#### Text section:
57. In the absence of direct evidence from Mr Ellis we were unable to conclude that some of the conduct Mr Ellis engaged in was unwanted verbal conduct that had the purpose of creating an offensive environment for the Claimant. However, we were satisfied that some of the conduct Mr Ellis engaged in was unwanted verbal conduct that had the effect of creating an offensive environment for the Claimant."

  1. The Employment Tribunal found that Mr Ellis' conduct had the effect as opposed to the purpose of creating an offensive environment for the Claimant. They found however that the Respondent had made out its defence on the basis that as soon as Mr Ellis' misconduct was reported it took all reasonably practical steps to prevent such behaviour recurring. I shall read out paragraphs 58 and 59:

"58. Having found that the Claimant's allegations of sexual harassment succeeded we considered whether the Respondent escaped liability under S.41(1) SD Act for the discriminatory acts of Mr Ellis by making out the defence in S.41(3). We were satisfied that the Respondent took all reasonably practical steps to prevent acts of discrimination by Mr Ellis as soon as the matter had been reported to Mrs Gates. We concluded that by suspending Mr Ellis as soon as the allegation of sexual harassment was reported to them the Respondent took all reasonable steps to protect the Claimant from the unlawful actions of her manager.

59. The Tribunal considered whether the Respondent could reasonably have taken action before the specific complaints were made. We bear in mind that the Claimant failed to supply any detail of such claim before the written complaint made during the investigation. We consider that it was not reasonably evident to the Respondent before Mrs Warren's complaint that Mr Ellis' behaviour constituted acts of harassment."

  1. It found that the Claimant had been dismissed because of the financial difficulties and a management problem caused by her refusal to work with Mr Ellis. Nevertheless, the dismissal was to be regarded as an act of victimisation because it was so closely connected to the complaint of harassment.

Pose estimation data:
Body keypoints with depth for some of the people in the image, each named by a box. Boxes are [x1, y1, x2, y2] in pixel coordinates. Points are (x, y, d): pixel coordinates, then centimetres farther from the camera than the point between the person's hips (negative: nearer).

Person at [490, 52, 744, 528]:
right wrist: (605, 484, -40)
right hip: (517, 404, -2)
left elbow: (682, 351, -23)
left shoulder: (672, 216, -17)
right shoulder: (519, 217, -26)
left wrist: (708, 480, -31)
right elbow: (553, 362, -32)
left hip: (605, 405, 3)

* * *

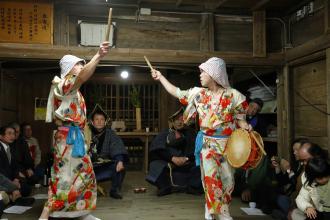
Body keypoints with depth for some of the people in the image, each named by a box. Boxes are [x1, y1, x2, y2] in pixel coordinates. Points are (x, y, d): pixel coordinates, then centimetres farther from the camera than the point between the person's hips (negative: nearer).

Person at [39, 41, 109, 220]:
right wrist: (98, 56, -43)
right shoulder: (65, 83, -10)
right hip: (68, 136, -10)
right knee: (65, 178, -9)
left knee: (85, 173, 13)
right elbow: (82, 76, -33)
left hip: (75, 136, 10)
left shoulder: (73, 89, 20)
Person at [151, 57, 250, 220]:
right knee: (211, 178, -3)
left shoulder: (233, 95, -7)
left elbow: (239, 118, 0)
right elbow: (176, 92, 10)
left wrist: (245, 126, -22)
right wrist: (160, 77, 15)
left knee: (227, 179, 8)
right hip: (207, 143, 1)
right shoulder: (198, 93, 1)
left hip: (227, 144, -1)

#### Activity 1:
In the tribunal excerpt, what action did the Respondent take as soon as the allegation of sexual harassment was reported?
#### Activity 2:
Please find every line of the rows that contains the string "elbow", treating upper and lower case as different.
The tribunal excerpt and the rows are unrelated material.

#### Answer area 1:
It suspended Mr Ellis.

#### Answer area 2:
left elbow: (682, 351, -23)
right elbow: (553, 362, -32)
right elbow: (82, 76, -33)
left elbow: (239, 118, 0)
right elbow: (176, 92, 10)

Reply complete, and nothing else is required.